Continuano ad addensarsi le nubi nel cielo di Gianni Infantino. Dopo le critiche degli scorsi giorni per il progetto, poi rinnegato, di “privatizzare” le competizioni, tra cui il Mondiale, il presidente della Fifa torna al centro di una nuova polemica. Secondo quanto scrive il quotidiano britannico Daily Telegraph, la Uefa avrebbe pagato per un risarcimento una presunta amante di Infantino quando questi ricopriva la carica di segretario generale. La notizia è ripresa da Sky News, secondo cui il discusso capo della Fifa avrebbe “fermamente” smentito.

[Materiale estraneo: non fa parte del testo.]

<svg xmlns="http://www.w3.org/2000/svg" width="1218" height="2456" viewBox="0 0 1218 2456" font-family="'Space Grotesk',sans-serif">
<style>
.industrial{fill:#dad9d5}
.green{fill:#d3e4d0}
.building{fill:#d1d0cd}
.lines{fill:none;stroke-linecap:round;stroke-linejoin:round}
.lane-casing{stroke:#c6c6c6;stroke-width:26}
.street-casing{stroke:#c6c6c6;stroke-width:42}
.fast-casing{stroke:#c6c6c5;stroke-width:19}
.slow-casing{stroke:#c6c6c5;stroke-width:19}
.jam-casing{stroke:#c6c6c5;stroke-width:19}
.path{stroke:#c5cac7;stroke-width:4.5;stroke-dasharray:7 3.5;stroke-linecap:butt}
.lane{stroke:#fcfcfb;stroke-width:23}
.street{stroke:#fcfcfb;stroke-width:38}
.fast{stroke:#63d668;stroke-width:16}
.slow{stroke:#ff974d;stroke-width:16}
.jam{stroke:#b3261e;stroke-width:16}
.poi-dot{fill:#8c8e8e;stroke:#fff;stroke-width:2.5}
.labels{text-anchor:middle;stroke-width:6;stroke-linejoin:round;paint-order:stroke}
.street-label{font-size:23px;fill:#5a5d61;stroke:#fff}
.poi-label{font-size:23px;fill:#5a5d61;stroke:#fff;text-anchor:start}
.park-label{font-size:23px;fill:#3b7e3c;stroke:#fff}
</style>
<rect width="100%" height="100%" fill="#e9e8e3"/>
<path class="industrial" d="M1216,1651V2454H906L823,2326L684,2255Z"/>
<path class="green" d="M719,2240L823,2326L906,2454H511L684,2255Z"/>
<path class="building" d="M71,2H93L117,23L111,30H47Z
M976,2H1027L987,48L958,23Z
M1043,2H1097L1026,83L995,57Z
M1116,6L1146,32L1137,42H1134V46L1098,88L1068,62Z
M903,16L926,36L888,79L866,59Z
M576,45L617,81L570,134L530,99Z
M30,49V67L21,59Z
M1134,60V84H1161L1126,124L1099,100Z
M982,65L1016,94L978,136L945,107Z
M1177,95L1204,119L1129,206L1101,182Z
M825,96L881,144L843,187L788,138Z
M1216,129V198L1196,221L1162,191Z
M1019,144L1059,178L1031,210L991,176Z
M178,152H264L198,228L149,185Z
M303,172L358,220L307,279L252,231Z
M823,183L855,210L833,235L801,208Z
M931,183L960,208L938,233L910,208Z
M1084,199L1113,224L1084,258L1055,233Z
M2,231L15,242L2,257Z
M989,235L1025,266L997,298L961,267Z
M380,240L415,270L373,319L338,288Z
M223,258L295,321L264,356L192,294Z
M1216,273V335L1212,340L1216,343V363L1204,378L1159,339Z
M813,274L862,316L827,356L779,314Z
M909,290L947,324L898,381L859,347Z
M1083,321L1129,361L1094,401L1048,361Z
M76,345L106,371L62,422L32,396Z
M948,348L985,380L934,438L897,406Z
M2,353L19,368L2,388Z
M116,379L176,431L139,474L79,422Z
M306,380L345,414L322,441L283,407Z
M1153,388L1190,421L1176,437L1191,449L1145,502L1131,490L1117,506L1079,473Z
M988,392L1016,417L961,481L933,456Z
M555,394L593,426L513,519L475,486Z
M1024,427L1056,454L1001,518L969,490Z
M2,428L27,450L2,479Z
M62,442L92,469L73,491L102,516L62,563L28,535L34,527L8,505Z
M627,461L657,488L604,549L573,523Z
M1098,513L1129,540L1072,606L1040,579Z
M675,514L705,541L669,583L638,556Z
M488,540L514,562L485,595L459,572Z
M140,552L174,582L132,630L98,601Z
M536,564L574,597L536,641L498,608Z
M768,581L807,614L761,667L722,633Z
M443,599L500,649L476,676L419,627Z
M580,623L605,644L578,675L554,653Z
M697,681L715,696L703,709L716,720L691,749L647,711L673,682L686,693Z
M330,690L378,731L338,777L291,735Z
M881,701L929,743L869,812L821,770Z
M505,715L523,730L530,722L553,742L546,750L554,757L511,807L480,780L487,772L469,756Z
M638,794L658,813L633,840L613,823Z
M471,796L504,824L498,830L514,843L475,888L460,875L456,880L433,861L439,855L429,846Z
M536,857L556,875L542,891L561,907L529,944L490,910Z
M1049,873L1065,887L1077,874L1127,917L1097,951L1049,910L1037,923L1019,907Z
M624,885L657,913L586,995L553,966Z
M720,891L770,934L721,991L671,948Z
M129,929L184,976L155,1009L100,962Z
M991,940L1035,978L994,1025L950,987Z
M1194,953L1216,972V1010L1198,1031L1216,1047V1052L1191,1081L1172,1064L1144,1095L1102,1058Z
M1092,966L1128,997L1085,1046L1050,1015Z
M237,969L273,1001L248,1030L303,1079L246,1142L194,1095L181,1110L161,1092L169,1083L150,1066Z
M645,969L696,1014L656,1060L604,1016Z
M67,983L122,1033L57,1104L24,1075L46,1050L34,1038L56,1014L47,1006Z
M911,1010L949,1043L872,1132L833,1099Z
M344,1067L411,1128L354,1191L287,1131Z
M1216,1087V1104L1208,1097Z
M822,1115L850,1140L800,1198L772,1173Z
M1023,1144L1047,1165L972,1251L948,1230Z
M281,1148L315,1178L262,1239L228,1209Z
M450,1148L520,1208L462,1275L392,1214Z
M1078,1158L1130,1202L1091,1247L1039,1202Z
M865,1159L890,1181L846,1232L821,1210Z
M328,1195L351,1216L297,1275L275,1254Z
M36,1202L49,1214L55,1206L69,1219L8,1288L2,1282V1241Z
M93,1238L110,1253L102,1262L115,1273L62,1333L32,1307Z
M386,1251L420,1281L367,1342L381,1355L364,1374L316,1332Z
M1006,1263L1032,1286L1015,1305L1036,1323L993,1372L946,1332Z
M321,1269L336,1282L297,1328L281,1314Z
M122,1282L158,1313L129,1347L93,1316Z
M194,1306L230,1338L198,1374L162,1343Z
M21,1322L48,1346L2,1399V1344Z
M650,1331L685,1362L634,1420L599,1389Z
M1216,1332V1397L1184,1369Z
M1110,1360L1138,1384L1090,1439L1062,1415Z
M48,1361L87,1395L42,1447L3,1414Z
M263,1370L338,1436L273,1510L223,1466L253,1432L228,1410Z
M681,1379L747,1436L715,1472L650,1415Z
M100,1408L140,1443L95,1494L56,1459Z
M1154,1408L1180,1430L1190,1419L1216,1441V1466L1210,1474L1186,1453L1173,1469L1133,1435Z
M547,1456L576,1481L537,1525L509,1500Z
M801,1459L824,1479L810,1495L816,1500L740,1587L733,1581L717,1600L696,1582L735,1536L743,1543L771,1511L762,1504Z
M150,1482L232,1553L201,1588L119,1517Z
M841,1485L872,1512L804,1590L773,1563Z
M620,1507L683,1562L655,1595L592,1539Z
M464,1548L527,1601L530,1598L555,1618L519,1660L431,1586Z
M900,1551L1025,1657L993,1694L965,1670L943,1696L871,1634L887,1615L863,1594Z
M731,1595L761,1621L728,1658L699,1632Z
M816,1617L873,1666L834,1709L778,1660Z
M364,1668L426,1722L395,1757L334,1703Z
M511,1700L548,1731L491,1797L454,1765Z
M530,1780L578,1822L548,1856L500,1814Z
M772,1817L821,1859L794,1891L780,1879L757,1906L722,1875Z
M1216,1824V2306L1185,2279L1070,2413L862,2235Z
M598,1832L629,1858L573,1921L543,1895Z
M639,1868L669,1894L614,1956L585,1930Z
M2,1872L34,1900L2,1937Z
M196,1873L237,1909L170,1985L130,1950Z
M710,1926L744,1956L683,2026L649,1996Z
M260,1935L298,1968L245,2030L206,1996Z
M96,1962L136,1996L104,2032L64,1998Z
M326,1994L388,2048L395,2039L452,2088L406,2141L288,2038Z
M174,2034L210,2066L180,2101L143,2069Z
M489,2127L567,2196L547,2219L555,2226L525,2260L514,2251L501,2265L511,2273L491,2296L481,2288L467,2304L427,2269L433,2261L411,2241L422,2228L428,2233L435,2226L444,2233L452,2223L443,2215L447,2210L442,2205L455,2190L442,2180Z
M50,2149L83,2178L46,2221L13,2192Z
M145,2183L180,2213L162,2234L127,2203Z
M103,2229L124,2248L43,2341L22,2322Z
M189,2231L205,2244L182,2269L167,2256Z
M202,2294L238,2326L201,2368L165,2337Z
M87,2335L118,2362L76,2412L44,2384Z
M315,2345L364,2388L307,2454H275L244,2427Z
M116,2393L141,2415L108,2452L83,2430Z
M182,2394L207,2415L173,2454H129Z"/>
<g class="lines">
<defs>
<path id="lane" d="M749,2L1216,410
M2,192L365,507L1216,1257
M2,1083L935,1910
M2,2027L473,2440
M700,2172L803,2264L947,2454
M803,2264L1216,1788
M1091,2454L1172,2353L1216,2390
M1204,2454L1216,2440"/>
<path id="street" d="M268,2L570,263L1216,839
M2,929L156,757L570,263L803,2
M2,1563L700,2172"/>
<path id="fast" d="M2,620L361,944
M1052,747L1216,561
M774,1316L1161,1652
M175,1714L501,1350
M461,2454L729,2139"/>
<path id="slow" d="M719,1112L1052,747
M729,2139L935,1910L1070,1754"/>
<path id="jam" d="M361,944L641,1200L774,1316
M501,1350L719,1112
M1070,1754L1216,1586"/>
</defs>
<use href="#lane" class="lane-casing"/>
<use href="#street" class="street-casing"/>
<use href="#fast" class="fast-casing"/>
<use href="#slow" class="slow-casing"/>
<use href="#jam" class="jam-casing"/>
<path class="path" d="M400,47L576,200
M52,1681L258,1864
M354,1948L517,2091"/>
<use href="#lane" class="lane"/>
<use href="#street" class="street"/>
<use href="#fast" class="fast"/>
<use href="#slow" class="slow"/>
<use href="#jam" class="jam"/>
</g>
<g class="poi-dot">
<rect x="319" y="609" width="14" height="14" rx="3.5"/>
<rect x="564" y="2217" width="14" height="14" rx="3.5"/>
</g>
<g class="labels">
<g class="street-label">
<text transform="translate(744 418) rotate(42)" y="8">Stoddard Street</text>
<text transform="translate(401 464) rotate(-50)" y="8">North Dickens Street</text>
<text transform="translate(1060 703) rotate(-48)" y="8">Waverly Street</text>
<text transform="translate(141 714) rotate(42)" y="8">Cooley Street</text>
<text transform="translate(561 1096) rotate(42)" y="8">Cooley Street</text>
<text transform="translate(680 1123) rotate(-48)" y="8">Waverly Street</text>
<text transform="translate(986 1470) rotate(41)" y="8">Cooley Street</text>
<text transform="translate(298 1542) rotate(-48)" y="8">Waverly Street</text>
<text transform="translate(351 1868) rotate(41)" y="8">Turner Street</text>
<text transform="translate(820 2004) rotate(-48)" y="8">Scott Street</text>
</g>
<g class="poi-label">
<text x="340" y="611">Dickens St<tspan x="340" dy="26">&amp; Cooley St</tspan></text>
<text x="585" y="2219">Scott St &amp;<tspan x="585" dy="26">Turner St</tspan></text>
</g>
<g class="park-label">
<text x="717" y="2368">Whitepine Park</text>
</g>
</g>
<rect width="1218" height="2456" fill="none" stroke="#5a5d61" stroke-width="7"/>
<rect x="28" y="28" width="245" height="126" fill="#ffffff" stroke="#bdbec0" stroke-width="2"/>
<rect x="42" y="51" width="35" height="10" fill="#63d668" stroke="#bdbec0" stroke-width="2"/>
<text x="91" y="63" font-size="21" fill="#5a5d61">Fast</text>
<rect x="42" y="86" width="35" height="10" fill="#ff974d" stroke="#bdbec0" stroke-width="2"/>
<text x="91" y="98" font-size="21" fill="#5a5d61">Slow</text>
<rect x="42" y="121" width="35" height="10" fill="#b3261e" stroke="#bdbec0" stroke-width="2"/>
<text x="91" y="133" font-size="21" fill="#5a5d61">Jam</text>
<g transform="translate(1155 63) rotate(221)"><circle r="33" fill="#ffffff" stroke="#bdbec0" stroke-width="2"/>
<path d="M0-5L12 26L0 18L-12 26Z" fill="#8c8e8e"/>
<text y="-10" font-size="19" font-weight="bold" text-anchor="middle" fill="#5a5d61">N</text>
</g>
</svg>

Per il Daily Telegraph, la donna avrebbe ricevuto una somma a sei cifre dopo la presunta relazione con Infantino. Secondo quanto riportato dal giornale, la Uefa ha finanziato il master in amministrazione aziendale (Mba) conseguito dalla donna dopo la sua uscita dall’organizzazione. In una dichiarazione rilasciata a Sky News, la Uefa ha affermato di aver versato un “pagamento di fine rapporto” a una donna, nonché “il pagamento delle tasse per un corso Mba presso una business school locale“. “Il pagamento è stato effettuato in conformità con le normative vigenti all’epoca per il personale in uscita”, ha aggiunto un portavoce. “Tali regolamenti sono stati inaspriti a partire dal 2016 e le attuali norme relative al personale, che si applicano a tutti i dipendenti Uefa a qualsiasi livello, rispecchiano quelle di un’organizzazione moderna e di alto profilo”.